TRAVAIL À FAIRE:
**A.** D'après le texte sur la messe de Paul VI, qui pense qu'on ne peut ni célébrer cette messe ni y assister ?
**B.** Extrayez du texte sur la messe de Paul VI le passage qui va de « 1. Les défauts » jusqu'à « même au contraire. » inclus.
**C.** Poursuivez le texte sur la messe de Paul VI à partir de sa dernière phrase.

TEXTE FOURNI:
===============
15 mai 2017

[Abbé Philippe Toulza, fsspx - Fideliter]

SOURCE - Abbé Philippe Toulza, fsspx - Fideliter - mai-juin 2017

On ne peut ni célébrer la messe de Paul VI, ni y assister. C'est ce que pensent les prêtres de la Fraternité Saint-Pie X , d'autres communautés, et de nombreux fidèles.
Cette affirmation paraît dure. Beaucoup la refusent. Soit ils prennent franchement la défense du Novus Ordo Missæ, soit, à tout le moins, ils nous disent : « Vos blâmes sur la nouvelle messe sont excessifs. La célébrer, ou y assister, n’est pas défendu. » En particulier, on entend les objections suivantes :

1. Les défauts de la messe de Paul VI sont réels : elle est donc imparfaite. Mais ils ne sont pas tels qu’on puisse la dire illégitime. En un mot, elle est moins bonne que le rit traditionnel, mais pas pour autant mauvaise.

2. Il y a des circonstances dans lesquelles la messe de Paul VI est bien dite, par exemple quand elle est célébrée en latin, dos au peuple, par un prêtre pieux et sérieux, avec la première Prière eucharistique. Dans ces cas, y assister (ou la célébrer) n’est pas interdit, et même au contraire.
===============
DONNÉES D'ENTRÉE:

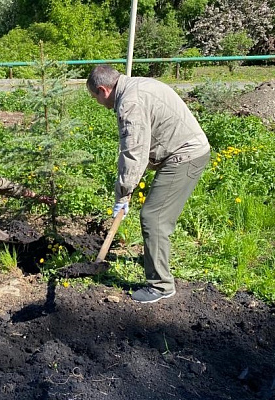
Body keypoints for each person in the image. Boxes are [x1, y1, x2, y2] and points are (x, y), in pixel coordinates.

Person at [86, 65, 210, 303]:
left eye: (95, 98)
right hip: (180, 150)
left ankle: (160, 286)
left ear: (103, 90)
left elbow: (134, 153)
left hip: (185, 155)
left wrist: (122, 195)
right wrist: (129, 186)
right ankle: (156, 264)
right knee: (155, 215)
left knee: (154, 217)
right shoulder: (136, 85)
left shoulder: (129, 103)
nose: (98, 103)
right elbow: (141, 146)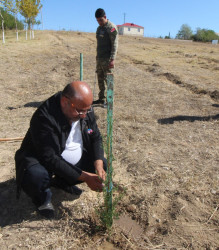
===============
RÉSULTATS OBTENUS:
**A.** Les prêtres de la Fraternité Saint-Pie X, d'autres communautés et de nombreux fidèles.

**B.**
1. Les défauts de la messe de Paul VI sont réels : elle est donc imparfaite. Mais ils ne sont pas tels qu’on puisse la dire illégitime. En un mot, elle est moins bonne que le rit traditionnel, mais pas pour autant mauvaise.

2. Il y a des circonstances dans lesquelles la messe de Paul VI est bien dite, par exemple quand elle est célébrée en latin, dos au peuple, par un prêtre pieux et sérieux, avec la première Prière eucharistique. Dans ces cas, y assister (ou la célébrer) n’est pas interdit, et même au contraire.

**C.**
3. La messe selon le rit de Paul VI a été dite chaque jour par les papes Paul VI, Jean- Paul II et Benoît XVI ; par les cardinaux Burke et Sarah. Soeur Lucie, qui a vu la sainte Vierge, y a assisté, et de nombreux saints religieux et saintes religieuses. Il n’est du coup pas raisonnable de soutenir qu’on ne peut ni la célébrer ni y assister !

4. En promulguant ce rit de la messe, le pape Paul VI a fait, pour l’Église, une loi de la célébrer et d’y assister selon ce rit ; cette loi oblige. Or, le pape ne peut pas se tromper quand il promulgue une loi pour l’Église entière : en effet, il est alors infaillible. Donc, la messe de Paul VI est bonne.

Avant de répondre à chacune de ces objections, expliquons pourquoi nous considérons qu’on ne peut ni célébrer, ni assister activement à la messe de Paul VI, que ce soit le dimanche ou en semaine. La raison de fond peut être résumée ainsi :
(A) On ne peut pas célébrer la messe selon un rit non catholique, ni y assister.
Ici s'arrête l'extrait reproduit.